(16 pages, pdf. Available for download on the Mersey Care NHS Trust website.)
The description of Mary Seacole is factually wrong throughout. The picture provided is also misleading. A fine portrait, it shows Seacole wearing medals, although she never was awarded any, nor ever claimed any.
How about some concrete examples for the opening claim that Seacole “was the first example of someone from overseas who made an overwhelming difference to health care in the UK.” What? The one contribution she is known to have made is the donation of cholera pills and bottles in the 1866 cholera epidemic. But since we do not know what was in them, and there was no effective treatment then, they likely did no good, and possibly were harmful. Seacole, alas, like doctors, used toxic substances like lead and mercury in her “remedies” for cholera.
Yes, Seacole did encounter prejudice, as do NHS workers, and not only in the 20th century. But let’s be clear that she herself was a well-off businesswoman and property owner (houses and investments) and never worked a day in her life in a hospital.
Seacole called her mother “Creole,” not black, nor did she ever identify as a black herself.

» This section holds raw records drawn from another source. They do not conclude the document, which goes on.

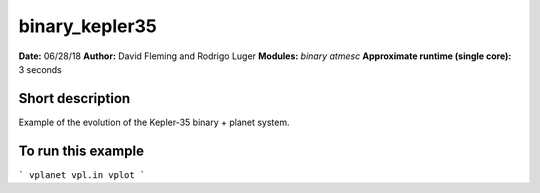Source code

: binary_kepler35
===============

**Date:** 06/28/18
**Author:** David Fleming and Rodrigo Luger
**Modules:** `binary` `atmesc`
**Approximate runtime (single core):** 3 seconds

Short description
-----------------

Example of the evolution of the Kepler-35 binary + planet system.


To run this example
-------------------

```
vplanet vpl.in
vplot
```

She employed blacks, and travelled with two black servants. She called her mother a “doctress,” not nurse, and said she learned “doctress” skills from her. Her husband may have been “a godson of Lord Nelson,” as claimed, but there is no evidence for this.
The story is entirely wrong that Seacole “set off for England” as soon as she heard about war raging. Nor did she offer her services “to the nursing agencies recruiting for the war effort,” but went to England instead, from Panama, where she had been making money in a business providing for men going through Panama to the California Gold Rush. Her own memoir mentions no formal application to become a nurse, but only a process of dropping into government offices, all too late.
Far from the truth is the statement that “even Florence Nightingale refused her an interview,” for Nightingale had already left for the war while Seacole was still busy in London on her gold stocks. Seacole explains this perfectly clearly in her Wonderful Adventures of Mrs Seacole in Many Lands. She was too late, according to this account, even to join the second group of nurses sent. Yet the NHS Northwest story suggests that Nightingale refused to meet with her for reasons of racism. Seacole would not agree, but indeed recounted their one meeting as being cordial (see her memoir!).
The story is wrong also when Seacole did make it to the front--Nightingale helping her with a bed for the night at the hospital en route.
The “British Hotel” Seacole set up was not for troops, as stated, but officers. She did provide “hot meals and other basic home comforts,” but to officers, for a price, nor did she ever claim that her business was for soldiers.
The “looking after the sick and wounded” is an exaggeration, for Seacole missed the first three, major, battles of the war. She did give assistance to relatively healthy walk-ins to her store. She did get on to the battlefield on three occasions, but please be clear that this was post-battle, after selling food and drink to spectators, and hardly constituted “daring exploits.”
Seacole’s kindness and good humour were appreciated. She sent the occasional treat to patients at the nearest hospital, which was not for soldiers but transport workers. On arrival in the Crimea, before her business opened, she provided hot tea, cake and lemonade to soldiers on the Balaclava wharf waiting transport to the general hospitals. This deserves praise, but is hardly a “daring” exploit or an “overwhelming” contribution.
The war did not end “suddenly” as the NHS story has it, for the army did not begin to leave the Crimea until six months after the last fighting. Seacole’s bankruptcy was the result of a bad business decision--she and her partner counted on business continuing longer after the last battle. “My restaurant was always full,” she explained, for officers had more leisure, could dine out and go on excursions, which she catered.
Seacole was celebrated on her return. Eminent people did support her when she was in need, but not “many of the soldiers she had cared for,” who hardly had money to do so. Her debts were not paid off, but a fund raised to provide her an annuity. Her retirement years were comfortable and she left a good sum of money on her death.
Should we not expect a reasonably accurate account by NHS hospitals on their websites? If this level of following fashion, instead of the facts, is acceptable, how can we count on any information they put out?